The major objective of this thesis is to study the impact of China’s outward-oriented economic reform on income inequality. This study systematically tested three hypotheses: (1) outward-oriented economic reform has had an overall inequality-decreasing effect in China at the national level; (2) there has been income convergence among China’s provinces; and, (3) FDI reform has had a reducing effect on wage inequality at the sectoral level. This comprehensive study and the use of highly detailed micro data contribute to the literature.

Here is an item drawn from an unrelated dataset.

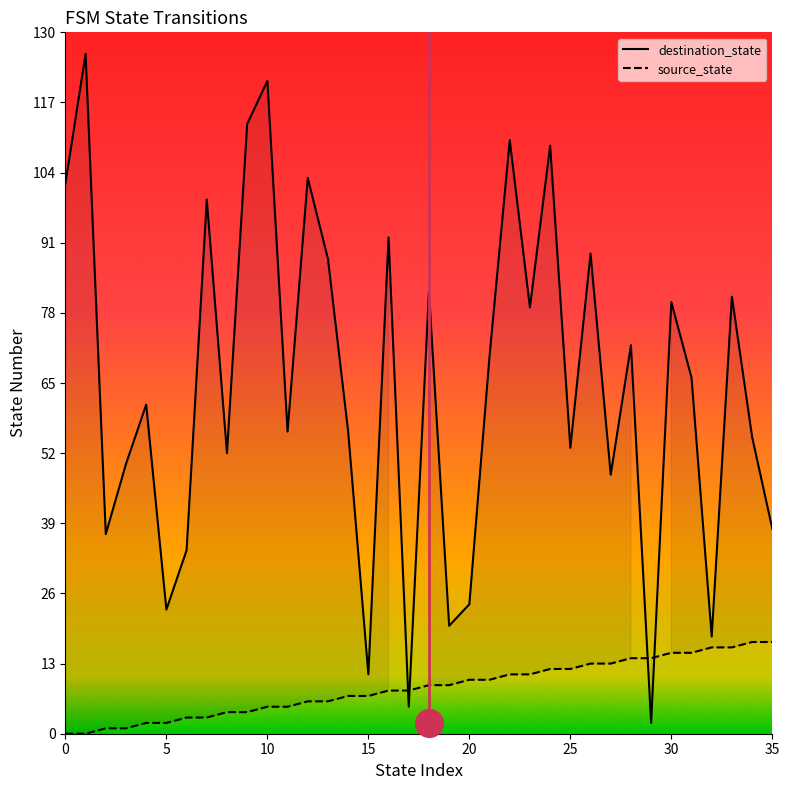

Which series contains the lowest Y value?

source_state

The GDP-based inter-provincial Gini coefficients on the national, eastern, central, and western regions from 1978 to 2007 were constructed. The calculated Gini coefficient shows that income inequality was widening in the 1990s, especially in the eastern region. The increased income inequality coincided with the period of all-around economic reform and accelerated when outward-oriented reforms were implemented. The Gini coefficient is then associated with reform indicators. For this national level study, first, the regression result shows that trade and SOE reforms lead to income inequality; whereas, FDI and growth improved income inequality. The eastern region dominates the inequality-increasing effect of trade and inequality-decreasing effect of FDI. Regional effects are important in explaining income inequality. The reform package introduced in 1992 plays an important role in the overall inequality-increasing effect.

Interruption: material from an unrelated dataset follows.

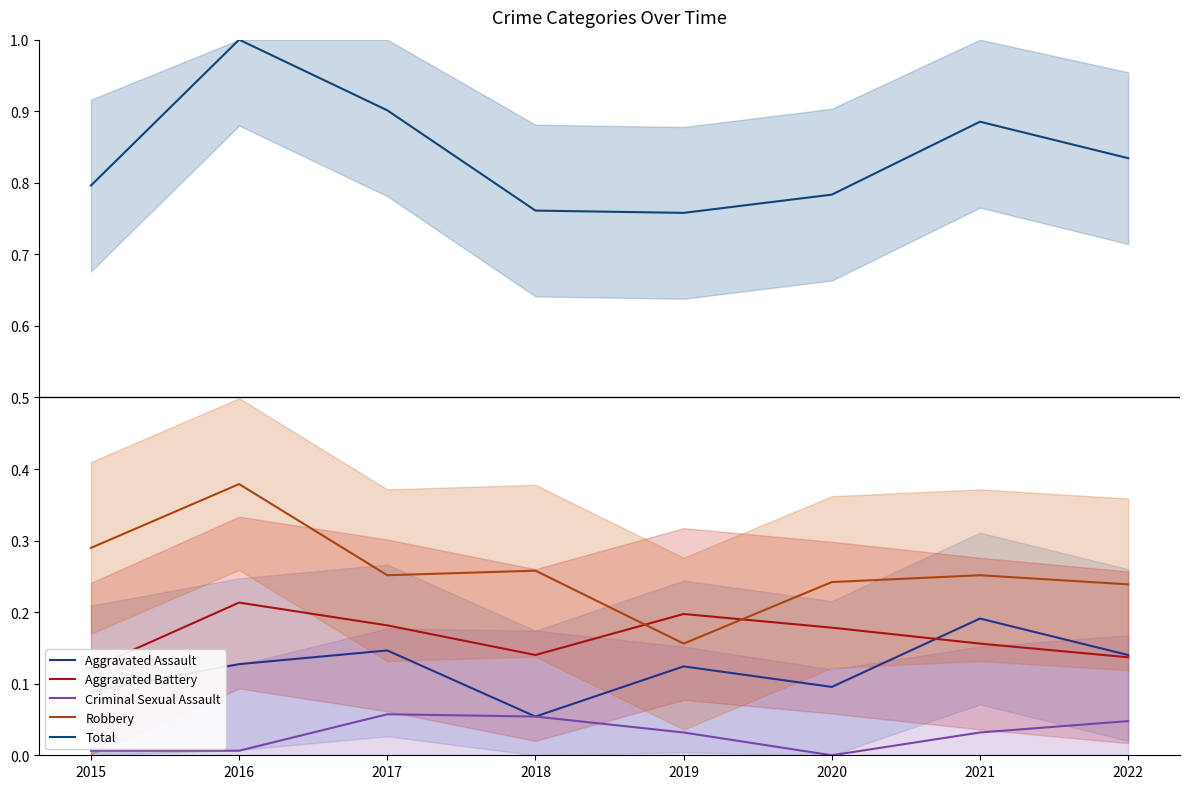

How many interior local peaks does the Aggravated Battery series have?

2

For the provincial level study, income convergence for each of the study provinces from 1952 to 2007 was examined by testing for stochastic convergence and β-convergence. In the stochastic convergence analysis, the unit root test with endogenous structural break(s) suggests that breaks concentrate on the 1978 – 1984, 1992 – 1994, and 1996 – 1997 periods, which coincide with the period of the initial economic reform, all-around economic reform, and, accelerated FDI and trade reforms. This suggests that economic reform appears to be powerful in changing the path of a province’s relative income toward convergence. Second, many of stochastically convergent provinces occur in the eastern region, which received government reform priority. Third, the β-convergence result reveals that many provinces, especially for eastern provinces, converge to the national average during the post reform period. Some poorer provinces receive less benefit from the reform and thus income divergence, during the reform period.
For the sectoral level study, the impact of FDI on wage inequality was examined using micro-based survey data. The results firstly suggest that wage is associated with worker’s quality and condition, e.g. age, education, and occupation. Secondly, higher wage premiums usually occur in emerging sectors, including transportation and real estate sectors. Whereas, lower wage premiums usually occur in weakening sectors, such as agricultural and construction sectors. The regression results show that FDI appears to decrease wage inequality across sectors. However, the year indicator implies that FDI reform in the 1990s has had an overall increase of wage inequality across sectors. Overall, FDI appears to reduce income/wage inequality in China.